Tacrolimus leads to PTDM in a dose‐dependent manner. It leads to complete reversible inhibition of the insulin gene transcription with no acute effects on insulin secretion or the glucose uptake by insulin. Therefore, in majority of patients, PTDM is reversible after reducing the dose of tacrolimus and withdrawing corticosteroids.

10.4. mTOR inhibitors

There is no data suggesting that sirolimus or everolimus plays a role in development of PTDM.

11. Management of immunosuppressive agents in controlling risk factors

11.1. Corticosteroids

Corticosteroids negatively impact blood pressure, lipid profile, and glucose metabolism. Randomized trials have shown that corticosteroid withdrawal or corticosteroid‐free immunosuppression improves hypertension, dyslipidemia, and glucose metabolism [106].

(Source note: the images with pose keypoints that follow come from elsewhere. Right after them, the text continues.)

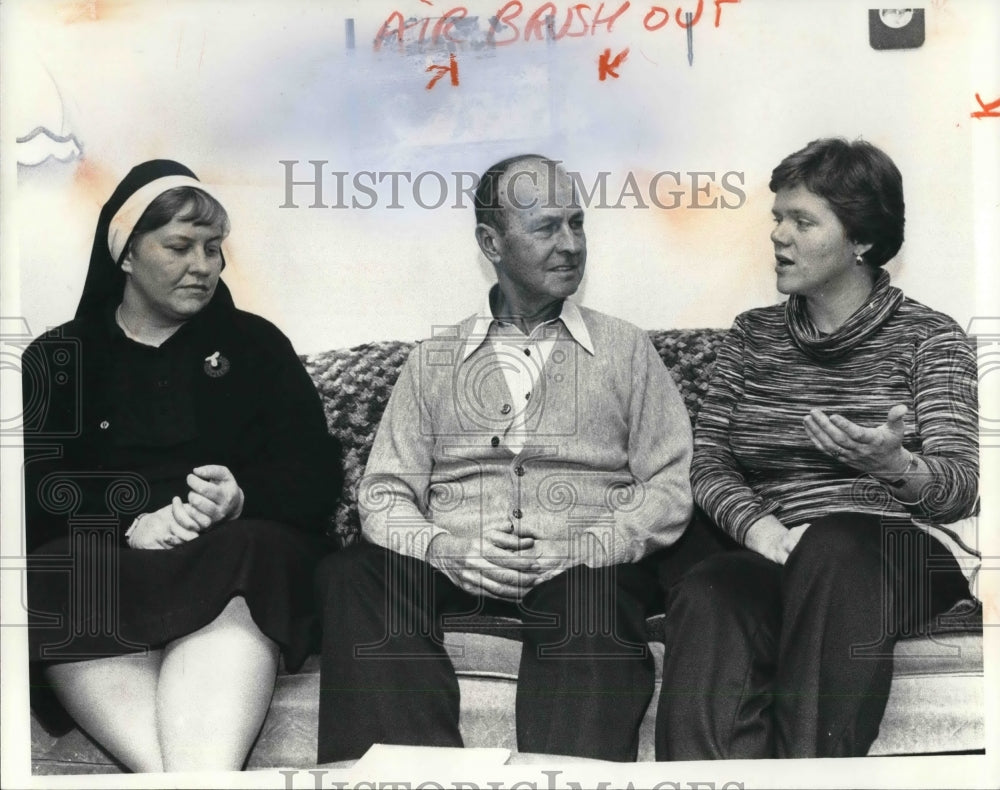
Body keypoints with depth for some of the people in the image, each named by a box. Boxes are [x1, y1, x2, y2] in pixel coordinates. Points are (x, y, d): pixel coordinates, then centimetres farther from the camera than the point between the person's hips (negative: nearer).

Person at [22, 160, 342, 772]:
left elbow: (315, 473, 8)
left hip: (235, 548, 0)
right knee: (64, 577, -35)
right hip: (97, 555, 1)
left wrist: (242, 499, -15)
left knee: (231, 581, -36)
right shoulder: (58, 358, 18)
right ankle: (187, 777, -49)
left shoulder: (255, 344, 18)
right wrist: (130, 523, -16)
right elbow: (34, 487, 3)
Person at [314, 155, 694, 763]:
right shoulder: (435, 358, 19)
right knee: (352, 575, -30)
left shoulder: (626, 349, 15)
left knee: (595, 596, -37)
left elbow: (669, 490, 6)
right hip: (451, 570, 2)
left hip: (585, 573, -1)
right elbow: (385, 493, 11)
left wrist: (577, 551, -12)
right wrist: (440, 547, -11)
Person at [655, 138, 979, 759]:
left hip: (903, 557, -2)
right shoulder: (753, 336, 21)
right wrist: (757, 525, -10)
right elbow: (707, 462, 12)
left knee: (832, 541, -39)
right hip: (777, 560, 2)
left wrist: (895, 464, -24)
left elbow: (963, 486, 0)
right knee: (707, 593, -34)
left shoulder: (930, 337, 11)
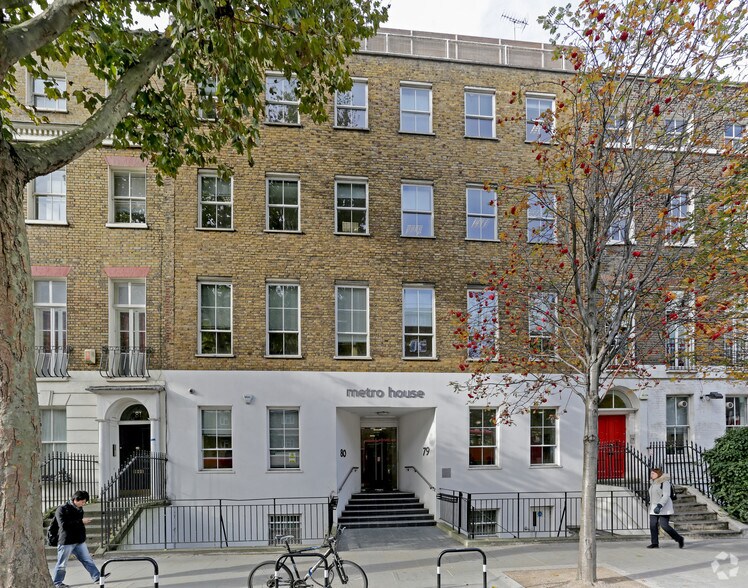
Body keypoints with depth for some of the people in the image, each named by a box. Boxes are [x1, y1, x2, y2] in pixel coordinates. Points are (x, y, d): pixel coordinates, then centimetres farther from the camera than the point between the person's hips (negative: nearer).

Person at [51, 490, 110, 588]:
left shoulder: (79, 509, 10)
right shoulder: (62, 509, -14)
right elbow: (63, 525, -25)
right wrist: (81, 522, -24)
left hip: (79, 541, 7)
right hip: (66, 542, -7)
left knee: (87, 559, 5)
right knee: (62, 564, 7)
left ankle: (97, 577, 6)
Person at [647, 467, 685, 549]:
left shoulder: (665, 482, -12)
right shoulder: (654, 483, 15)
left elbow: (666, 496, -20)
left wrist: (659, 506, -29)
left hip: (664, 508, -8)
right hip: (655, 508, 8)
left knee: (664, 525, -11)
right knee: (653, 525, -3)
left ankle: (679, 539, 9)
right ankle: (655, 543, 0)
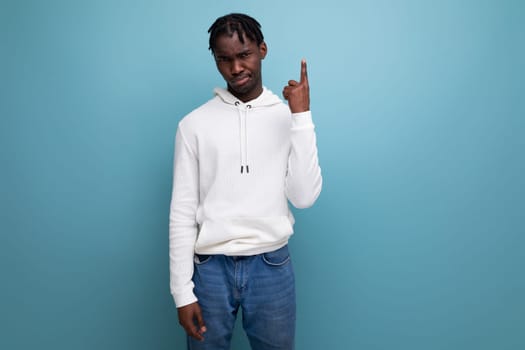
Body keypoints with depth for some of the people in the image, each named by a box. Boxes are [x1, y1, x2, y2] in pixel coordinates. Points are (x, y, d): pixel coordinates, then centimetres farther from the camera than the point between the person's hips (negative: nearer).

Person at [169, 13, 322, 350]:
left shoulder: (288, 117, 0)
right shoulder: (194, 124, -2)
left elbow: (305, 197, -9)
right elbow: (182, 212, -1)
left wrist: (302, 117, -13)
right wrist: (182, 291, -3)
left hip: (272, 266, 1)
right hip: (210, 267, 0)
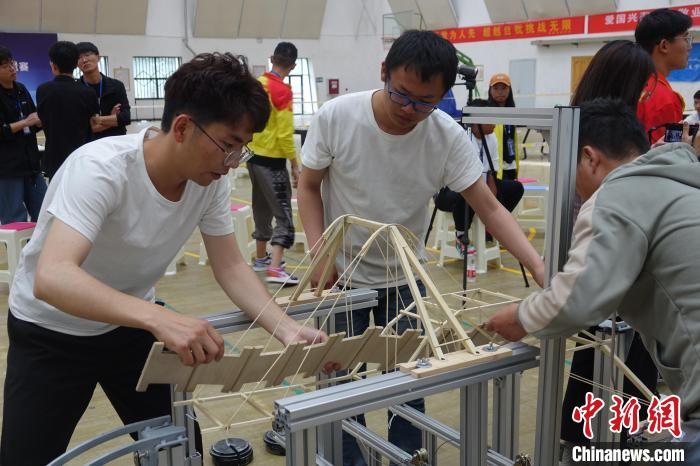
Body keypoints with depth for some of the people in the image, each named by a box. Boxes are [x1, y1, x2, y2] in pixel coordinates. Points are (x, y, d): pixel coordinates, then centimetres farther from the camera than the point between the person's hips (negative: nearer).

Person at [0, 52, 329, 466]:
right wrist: (160, 318, -57)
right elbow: (52, 278, -44)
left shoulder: (212, 179, -15)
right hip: (50, 333, -4)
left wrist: (288, 330, -21)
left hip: (130, 324, 5)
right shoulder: (100, 169, -32)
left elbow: (231, 267, -7)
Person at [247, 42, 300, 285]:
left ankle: (261, 258, 32)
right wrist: (295, 165, -12)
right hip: (272, 160, -8)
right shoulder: (282, 90, -15)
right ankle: (275, 269, -16)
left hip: (254, 156, 8)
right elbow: (285, 133, -18)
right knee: (284, 214, -6)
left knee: (262, 208, 20)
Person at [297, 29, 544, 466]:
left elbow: (490, 208, -15)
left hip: (405, 279, 2)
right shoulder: (336, 117, -19)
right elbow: (309, 187, -6)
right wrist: (319, 255, -19)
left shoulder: (449, 137, -17)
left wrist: (542, 270, -28)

11.2. Calcineurin inhibitors

In patients receiving cyclosporine combined with mycophenolate mofetil, a 50% reduction in cyclosporine dose or complete cyclosporine withdrawal from a mycophenolate mofetil or sirolimus‐based regimen results in fewer anti‐hypertensive medications [106]. Tacrolimus increases the risk of PTDM more than cyclosporine, therefore, switching from tacrolimus to cyclosporine may lead to improvement in PTDM.

12. Conclusion

Renal transplantation is the single most effective intervention for reducing CV risk in appropriately selected patients with ESRD. Even though renal transplant has significantly improved survival for successful recipients, CVD remains the leading cause of death in patients with functional grafts [107].

In addition to traditional CVD risk factors, RT patients develop specific risk factors related to ESRD including but not limited to left ventricular hypertrophy, over‐activation of the sympathetic nervous system, pro‐inflammatory state, and proteinuria.

Post‐transplantation, patients are maintained on a regimen of immunosuppressive medications. Even though immunosuppressive drugs have not been directly associated with cardiovascular events, they play pivotal role in risk associated with traditional risk factors of hypertension, dyslipidemia, and diabetes.

Strategies targeting transplant‐specific CV risk factors should include optimization of renal function, limiting risk of rejection, avoidance of PTDM and anticipation of CV side effects of immunosuppression.